Prestigious medical journal - The Lancet - features SystemSeed project
Elise West, Evgeniy Maslovskiy and Andrey Yurtaev receive co-author credits for their work on the World Health Organization's EQUIP project
Three of the SystemSeed team, Elise West (CPO), Evgeniy Maslovskiy (CTO), and Andrey Yurtaev (Technical Lead), have been named as authors in the prestigious Lancet Psychiatry journal.
The article is titled 'Competency-based training and supervision: development of the WHO-UNICEF Ensuring Quality in Psychosocial and Mental Health Care (EQUIP) initiative', and details the impact to date of the EQUIP project.
EQUIP is a WHO and UNICEF-backed programme to deliver mental health support in low-and-middle-income countries. Digitising the EQUIP methodology (originally developed by Brandon Koch of George Washington University and his colleagues), meant taking an in-person, and paper-based approach and creating an online platform that assessors could use to rate the competencies of the 'helpers' who provide mental health support.

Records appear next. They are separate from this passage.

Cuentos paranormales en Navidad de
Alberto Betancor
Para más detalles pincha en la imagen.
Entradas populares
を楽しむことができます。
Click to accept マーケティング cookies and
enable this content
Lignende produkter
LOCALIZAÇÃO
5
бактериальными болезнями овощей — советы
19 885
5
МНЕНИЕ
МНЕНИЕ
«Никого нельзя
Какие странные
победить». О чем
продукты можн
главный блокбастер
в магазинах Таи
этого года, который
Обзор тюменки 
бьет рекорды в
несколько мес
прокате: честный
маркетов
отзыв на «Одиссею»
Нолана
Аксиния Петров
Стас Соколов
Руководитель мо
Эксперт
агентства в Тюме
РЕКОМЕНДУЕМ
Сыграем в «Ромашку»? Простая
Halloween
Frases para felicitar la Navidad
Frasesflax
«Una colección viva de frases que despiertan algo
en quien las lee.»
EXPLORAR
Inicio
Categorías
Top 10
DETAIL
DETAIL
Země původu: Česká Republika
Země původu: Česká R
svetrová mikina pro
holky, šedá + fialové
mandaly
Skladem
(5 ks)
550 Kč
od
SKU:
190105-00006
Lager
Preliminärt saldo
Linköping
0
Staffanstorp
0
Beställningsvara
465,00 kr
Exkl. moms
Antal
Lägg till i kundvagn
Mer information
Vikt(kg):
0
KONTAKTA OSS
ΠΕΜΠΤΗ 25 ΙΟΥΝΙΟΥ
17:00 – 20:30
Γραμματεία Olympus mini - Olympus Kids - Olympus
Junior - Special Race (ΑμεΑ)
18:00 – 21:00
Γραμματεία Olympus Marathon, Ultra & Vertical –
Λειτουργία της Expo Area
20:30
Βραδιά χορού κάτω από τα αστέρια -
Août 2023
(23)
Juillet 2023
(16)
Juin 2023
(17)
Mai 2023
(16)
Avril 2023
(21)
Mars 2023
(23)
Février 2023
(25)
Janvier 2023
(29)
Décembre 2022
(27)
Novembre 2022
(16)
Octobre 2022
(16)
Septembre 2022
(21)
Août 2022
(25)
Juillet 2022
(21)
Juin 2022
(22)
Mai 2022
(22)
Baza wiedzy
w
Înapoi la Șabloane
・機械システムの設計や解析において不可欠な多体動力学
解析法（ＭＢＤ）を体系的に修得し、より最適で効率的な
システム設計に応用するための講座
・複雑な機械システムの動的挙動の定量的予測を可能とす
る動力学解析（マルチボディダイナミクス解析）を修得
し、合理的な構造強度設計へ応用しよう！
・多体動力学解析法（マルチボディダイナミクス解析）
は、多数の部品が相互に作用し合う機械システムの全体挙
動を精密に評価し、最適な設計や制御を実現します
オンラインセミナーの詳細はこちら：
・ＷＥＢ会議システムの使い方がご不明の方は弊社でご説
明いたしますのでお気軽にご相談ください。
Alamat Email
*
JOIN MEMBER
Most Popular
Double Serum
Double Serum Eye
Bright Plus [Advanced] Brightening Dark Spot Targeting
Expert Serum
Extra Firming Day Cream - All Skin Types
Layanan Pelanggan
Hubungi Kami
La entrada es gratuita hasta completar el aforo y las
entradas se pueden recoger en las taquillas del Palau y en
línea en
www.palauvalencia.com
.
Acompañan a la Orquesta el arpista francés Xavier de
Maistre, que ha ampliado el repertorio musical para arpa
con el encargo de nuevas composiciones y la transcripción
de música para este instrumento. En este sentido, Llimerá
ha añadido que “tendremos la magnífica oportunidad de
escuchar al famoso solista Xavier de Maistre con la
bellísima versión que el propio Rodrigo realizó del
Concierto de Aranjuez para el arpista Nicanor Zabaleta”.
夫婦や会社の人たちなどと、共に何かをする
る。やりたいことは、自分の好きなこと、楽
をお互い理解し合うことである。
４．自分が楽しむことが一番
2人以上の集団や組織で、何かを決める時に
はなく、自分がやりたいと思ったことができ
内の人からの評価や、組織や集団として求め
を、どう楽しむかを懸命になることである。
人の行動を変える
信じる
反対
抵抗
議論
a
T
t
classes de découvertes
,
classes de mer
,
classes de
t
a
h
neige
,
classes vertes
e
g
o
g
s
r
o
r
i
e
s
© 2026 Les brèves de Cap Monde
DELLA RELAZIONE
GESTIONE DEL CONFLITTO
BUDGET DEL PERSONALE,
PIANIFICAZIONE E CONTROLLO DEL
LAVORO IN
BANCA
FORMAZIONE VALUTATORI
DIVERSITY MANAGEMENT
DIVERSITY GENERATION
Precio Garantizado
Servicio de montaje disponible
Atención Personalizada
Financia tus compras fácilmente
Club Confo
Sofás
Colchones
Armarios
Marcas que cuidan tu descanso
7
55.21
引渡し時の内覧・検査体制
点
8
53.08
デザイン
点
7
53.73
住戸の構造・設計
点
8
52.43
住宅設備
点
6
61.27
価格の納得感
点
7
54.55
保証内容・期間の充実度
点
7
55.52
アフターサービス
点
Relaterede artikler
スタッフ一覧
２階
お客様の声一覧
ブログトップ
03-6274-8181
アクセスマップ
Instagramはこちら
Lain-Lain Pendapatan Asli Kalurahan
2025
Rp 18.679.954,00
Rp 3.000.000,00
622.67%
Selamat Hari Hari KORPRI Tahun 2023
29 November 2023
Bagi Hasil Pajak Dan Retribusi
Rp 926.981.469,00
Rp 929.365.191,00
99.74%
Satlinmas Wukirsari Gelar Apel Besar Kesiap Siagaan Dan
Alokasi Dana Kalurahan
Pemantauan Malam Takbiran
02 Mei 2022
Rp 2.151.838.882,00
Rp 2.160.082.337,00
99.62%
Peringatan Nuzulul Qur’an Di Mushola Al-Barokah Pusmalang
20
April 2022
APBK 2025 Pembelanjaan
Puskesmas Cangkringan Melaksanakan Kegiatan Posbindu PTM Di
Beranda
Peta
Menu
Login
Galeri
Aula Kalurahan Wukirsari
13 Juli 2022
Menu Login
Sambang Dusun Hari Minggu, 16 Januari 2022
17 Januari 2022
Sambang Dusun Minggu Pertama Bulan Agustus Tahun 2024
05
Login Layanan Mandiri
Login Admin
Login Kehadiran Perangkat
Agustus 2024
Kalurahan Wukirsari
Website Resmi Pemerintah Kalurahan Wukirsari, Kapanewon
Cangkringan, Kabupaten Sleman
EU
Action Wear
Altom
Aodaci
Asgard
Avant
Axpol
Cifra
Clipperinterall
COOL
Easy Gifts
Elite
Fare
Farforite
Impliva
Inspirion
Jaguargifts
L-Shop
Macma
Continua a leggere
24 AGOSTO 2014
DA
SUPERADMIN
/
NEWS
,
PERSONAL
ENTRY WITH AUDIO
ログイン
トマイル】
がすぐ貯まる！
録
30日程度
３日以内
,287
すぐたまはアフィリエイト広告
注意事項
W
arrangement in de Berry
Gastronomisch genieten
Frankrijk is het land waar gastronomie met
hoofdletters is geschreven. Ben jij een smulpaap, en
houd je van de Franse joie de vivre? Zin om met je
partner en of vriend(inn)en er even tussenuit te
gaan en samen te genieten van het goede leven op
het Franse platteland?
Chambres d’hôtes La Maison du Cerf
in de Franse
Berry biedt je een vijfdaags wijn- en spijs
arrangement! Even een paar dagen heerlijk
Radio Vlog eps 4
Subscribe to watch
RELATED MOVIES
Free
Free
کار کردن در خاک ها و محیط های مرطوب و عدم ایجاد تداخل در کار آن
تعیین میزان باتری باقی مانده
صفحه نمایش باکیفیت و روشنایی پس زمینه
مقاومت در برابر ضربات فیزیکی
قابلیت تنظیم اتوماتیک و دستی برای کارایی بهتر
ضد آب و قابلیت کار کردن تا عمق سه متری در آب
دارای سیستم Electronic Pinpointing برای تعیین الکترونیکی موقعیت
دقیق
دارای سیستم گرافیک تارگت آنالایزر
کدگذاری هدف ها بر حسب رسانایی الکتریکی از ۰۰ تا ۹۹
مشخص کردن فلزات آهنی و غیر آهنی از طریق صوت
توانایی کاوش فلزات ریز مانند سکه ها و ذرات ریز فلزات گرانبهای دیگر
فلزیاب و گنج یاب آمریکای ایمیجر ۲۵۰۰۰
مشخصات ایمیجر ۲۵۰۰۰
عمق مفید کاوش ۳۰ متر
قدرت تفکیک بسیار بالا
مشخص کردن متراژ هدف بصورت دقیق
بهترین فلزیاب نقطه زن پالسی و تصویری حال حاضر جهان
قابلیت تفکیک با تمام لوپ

From its public launch in March, 2022, through to March, 2024, EQUIP's digital platform has been used in 794 training programmes in 36 countries with 3760 trainees resulting in 10 001 competency assessments.
How EQUIP came about
Globally, there has not been a standardised approach to ensure that the growing number of people who are not licensed clinicians but are delivering psychological interventions and mental health services have the competencies to deliver those interventions and services safely. Therefore, WHO and UNICEF developed Ensuring Quality in Psychosocial and Mental Health Care (EQUIP).
EQUIP is a free resource with a digital platform that can be used to guide competency assessment. We describe EQUIP's 5-year development (2018–23) and the rationale supporting its contents and use. Development phases included establishing consensus for competency-based strategies; selecting foundational competencies; evaluating feasibility of assessments, role plays, and technology; piloting EQUIP when training non-specialists; and public dissemination and ongoing adaptations to increase scalability.
We're all proud of our role in the success of the EQUIP project, and it's an honour to be credited in such an established medical journal as The Lancet.
SystemSeed's role
Originally, Elise was brought into the EQUIP project team by WHO to research user needs, in partnership with 7 research organisations in Peru, Jordan, Lebanon, Ethiopia, Uganda, Nepal and Kenya. This was followed by UX workshops with all partnering stakeholders. She also led on the creation of technical requirements for the new platform.
Evgeniy and Andrey led the technical delivery of these requirements and, together with Elise, found product-led answers to problems such as lack of parity in assessments, provision of multilingual formats (including right-to-left languages such as Arabic), and allowing offline use in low-connectivity areas.